We wouldn’t be doing our jobs right if we didn’t point out the time and effort that the writers surely put into the porn conference. While Intersite CEO Molly is prattling on about pioneering cutting-edge interfaces across new device platforms, the camera pans across the room and indentifies the well-dressed execs from the various adult-film companies by the crude cards on the table in front of them. “Let’s Try Fisting.” “Fingered Teen.” “Nonconsensual Santa.” “Poop on My Wife.” “Blackmailed into Gay.” The writers clearly had a ball (balls?) coming up with those names, and they were almost as creative as the cards on the Let Blaine Die SWOT board. Oh, and the dildos that came alive at the end of her speech? That was like a porno Pee-wee’s Playhouse. I’m almost afraid to ask, but I will anyway: T.J., if you were to start a porn company, what it would be called? You would not be doing your job if you didn’t ask! And I thank you, Dan, for freeze framing every frame of the episode, that’s the kind of journalist you are. You take roughly five hours to watch an episode of Silicon Valley.

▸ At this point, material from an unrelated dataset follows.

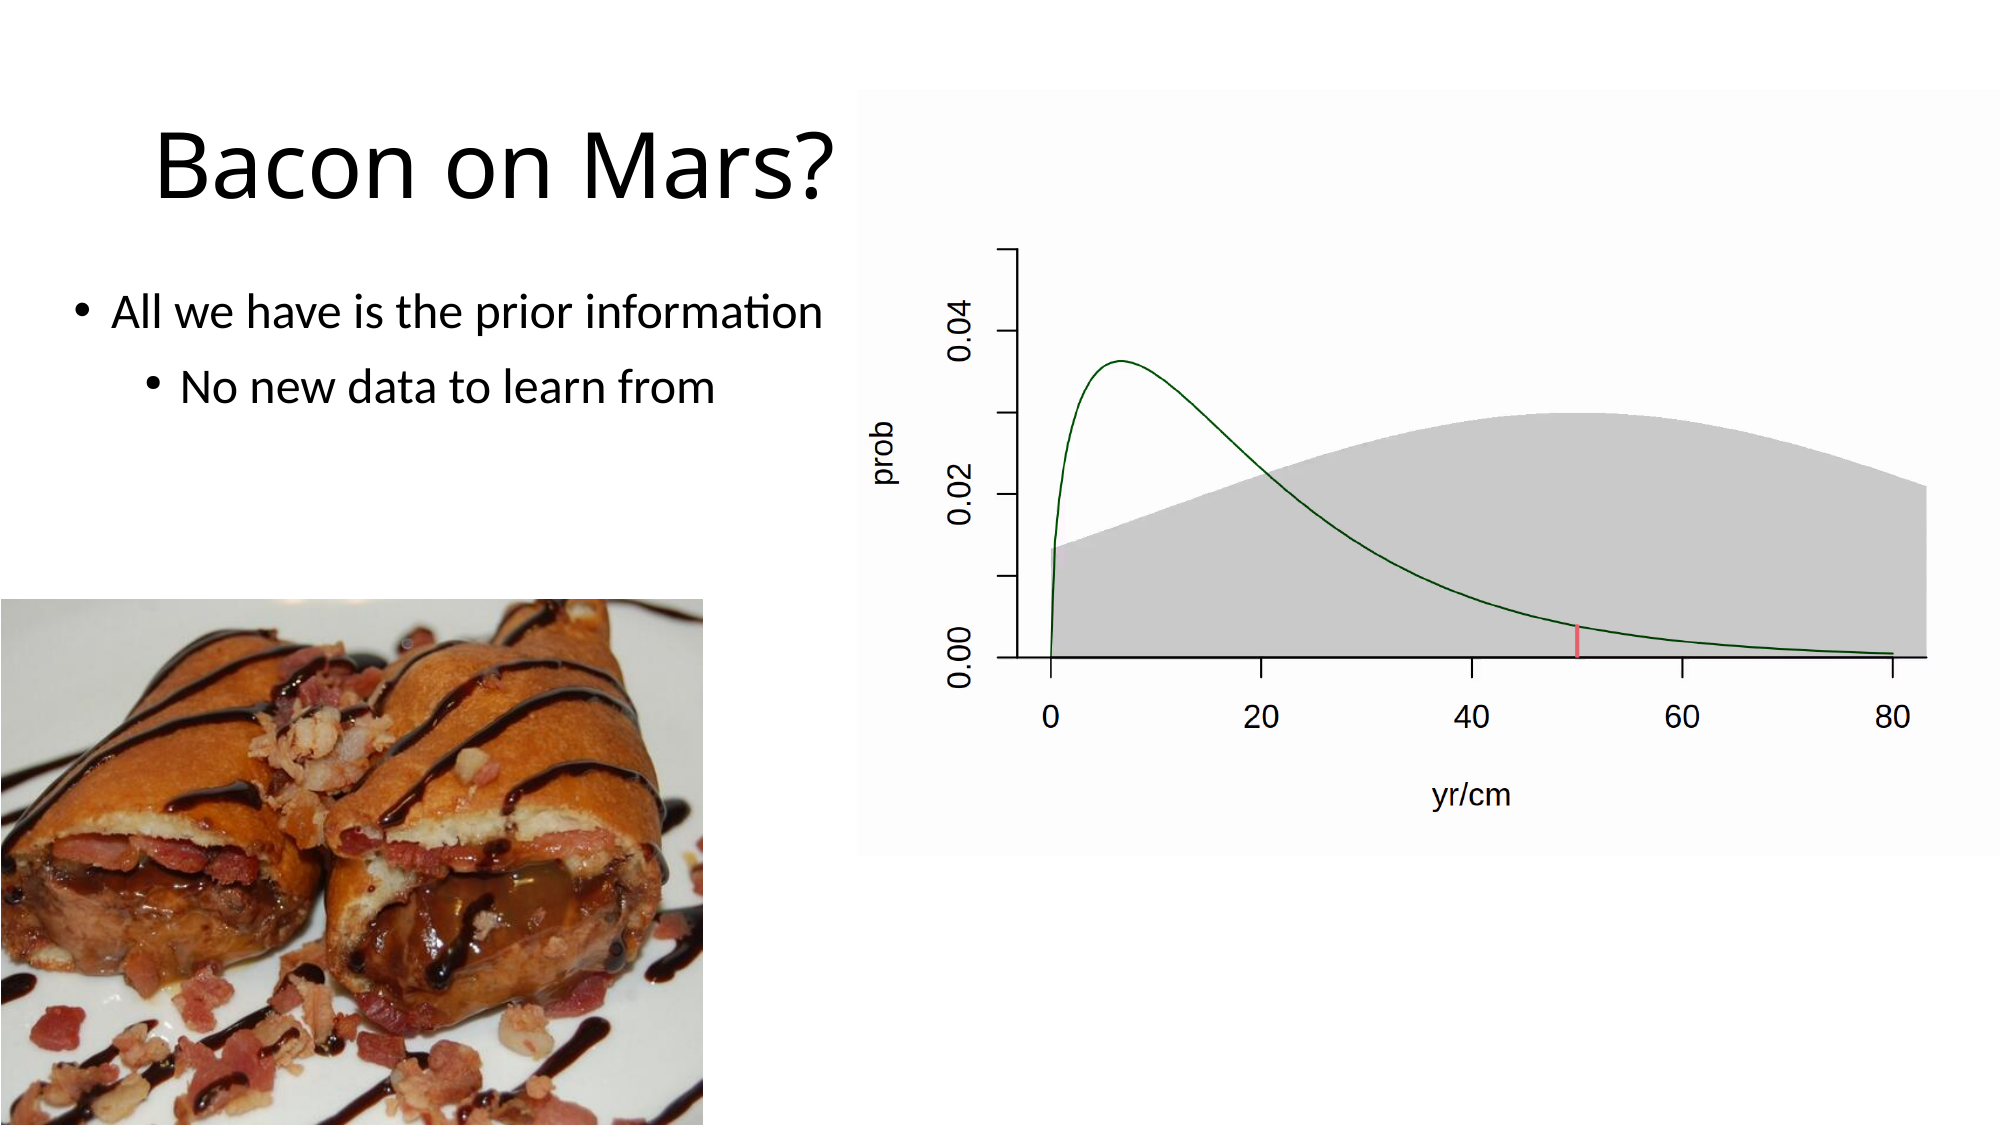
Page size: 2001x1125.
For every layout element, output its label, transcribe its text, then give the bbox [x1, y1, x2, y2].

You go the extra mile and it takes a while… Well, first off, the name of my porn company would not be a suggestion. “Let’s Try Fisting?” No, thanks. “Nonconsensual Santa” is more up my alley, but the market for Santa porn is so niche and completely saturated (see The Toothfairy Takes It). I think my porn company would be something that sounds more regal and sophisticated, something that couples could enjoy together. Perhaps “The Aristococks” or “Goin’ Downtown on Abbey” or “There is More Caressing Than Intercourse but the Candles are a Nice Touch.”

I think you’re onto something—or you’re just on something. Okay, finally, we have arrived at our closing segment, Tease J. Miller, in which you drop a hint about next week’s episode. I, Tease J. Miller, intend to spill the beans—even purposely pour them out! The competition is going to heat up, a few things are going to go up in smoke, and tequila is more than a mind-eraser. As Erlich always says, “He speaks German in the nook.”